Back to critical care rounds. Someone’s sodium is either too high or too low, and I’m supposed to pay attention while we calculate the free water deficit. . . I know it’s a serious moral failing, but I cannot get myself to care about the sodium. Potassium, yes, but sodium, unless under 118 in a trauma patient, and threatening seizures, really doesn’t hold my attention, no matter how hard I try. (Some days I don’t try too hard.) Then we have to look at a vancomycin trough (why is everybody’s blood growing staph at once, and in how many of them is it real, and how many are just contaminated cultures?) and adjust the dose, and the pharmacist wants to adjust the cefepime dose due to rising creatinine. . . My attention is wandering, and I notice a nurse at the other end of the hall looking anxiously out of the door of an isolation room (meaning that once inside, she can’t just come running out in the hallway without stopping to take off the isolation gown). I slip away from the intensivist and the pharmacist eagerly discussing renal dosing of various cephalosporins, and verify that yet another patient is hypotensive, and I guess I can’t forestall putting in another a-line. If I’m lucky, I can do it in less than ten minutes; maybe the rest of the team won’t even notice that I’ve left rounds. . . grab the supplies, prep the wrist. . . I’m getting pretty good at guessing the location of the radial artery in hypotensive patients (in whom there’s only a faint, semi-imaginary pulse, and if you were really going by touch, it would take a long time). Verify that the pressure is indeed as low as the cuff suggested, start a pressor, order some blood and sputum cultures, and go back to suggest a bronchoscopy to figure out whether or not this ventilated patient actually has pneumonia or not.

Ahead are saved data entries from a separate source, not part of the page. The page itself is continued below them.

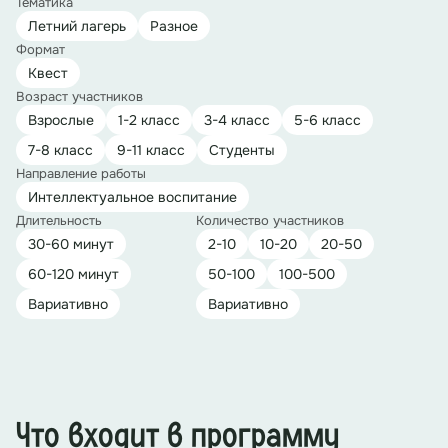
Тематика
Летний лагерь
Разное
Формат
Квест
Возраст участников
Взрослые
1-2 класс
3-4 класс
5-6 класс
7-8 класс
9-11 класс
Студенты
Направление работы
Интеллектуальное воспитание
Длительность
Количество участников
30-60 минут
2-10
10-20
20-50
60-120 минут
50-100
100-500
Вариативно
Вариативно
Что входит в программу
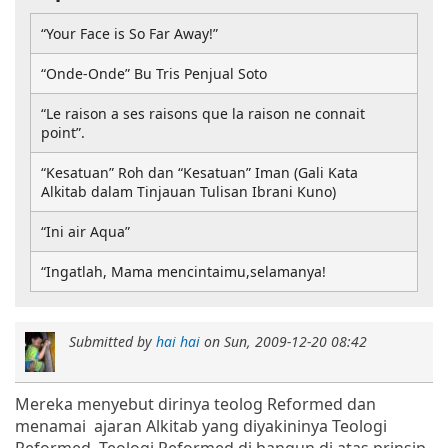
“Your Face is So Far Away!”
“Onde-Onde” Bu Tris Penjual Soto
“Le raison a ses raisons que la raison ne connait
point”.
“Kesatuan” Roh dan “Kesatuan” Iman (Gali Kata
Alkitab dalam Tinjauan Tulisan Ibrani Kuno)
“Ini air Aqua”
“Ingatlah, Mama mencintaimu,selamanya!
Submitted by
hai hai
on
Sun, 2009-12-20 08:42
Mereka menyebut dirinya teolog Reformed dan
menamai ajaran Alkitab yang diyakininya Teologi
Reformed. Teologi Reformed di bangun di atas prinsip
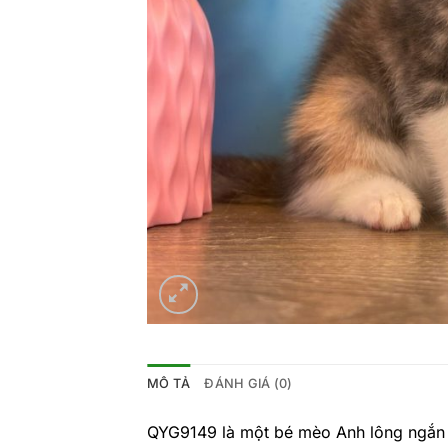
MÔ TẢ
ĐÁNH GIÁ (0)
QYG9149 là một bé mèo Anh lông ngắn (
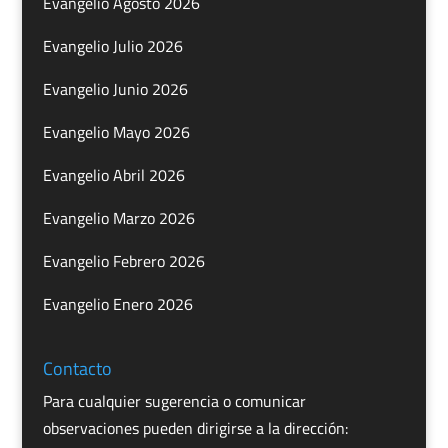
Evangelio Agosto 2026
Evangelio Julio 2026
Evangelio Junio 2026
Evangelio Mayo 2026
Evangelio Abril 2026
Evangelio Marzo 2026
Evangelio Febrero 2026
Evangelio Enero 2026
Contacto
Para cualquier sugerencia o comunicar
observaciones pueden dirigirse a la dirección:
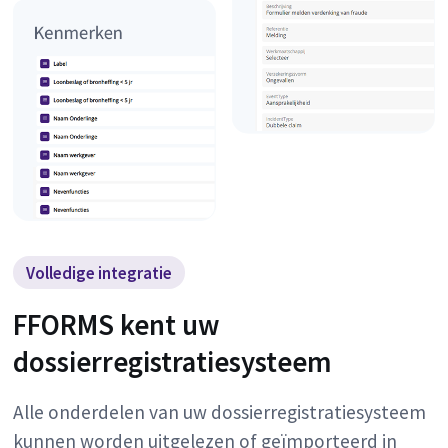
Volledige integratie
FFORMS kent uw
dossierregistratiesysteem
Alle onderdelen van uw dossierregistratiesysteem
kunnen worden uitgelezen of geïmporteerd in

While the attending is looking at xrays, trying to decide how serious the left lower lobe consolidation is, I see the case manager out of the corner of my eye. Quick, better talk to her now, and reiterate that two or three of these chronic patients are about ready to leave, and I really hope she has a place at a rehab facility for them when they’re ready (because people who stay in the ICU even a few days longer than necessary have an unpleasant habit of developing pneumonia or bacteremia, and delaying their transfer indefinitely).

Ok, better pay attention to these next few patients with the attendings. I have another bad habit. When a patient has been hopelessly sick for more than a few days, and I can’t figure out what’s wrong with them, my mind starts blanking them out. I can’t stand to think about how little progress they’re making, and I’ve already gone in circles trying to figure out why they’re sick, and then I can’t concentrate on them any more. . . which means I make myself pay even closer attention when the attending is discussing them.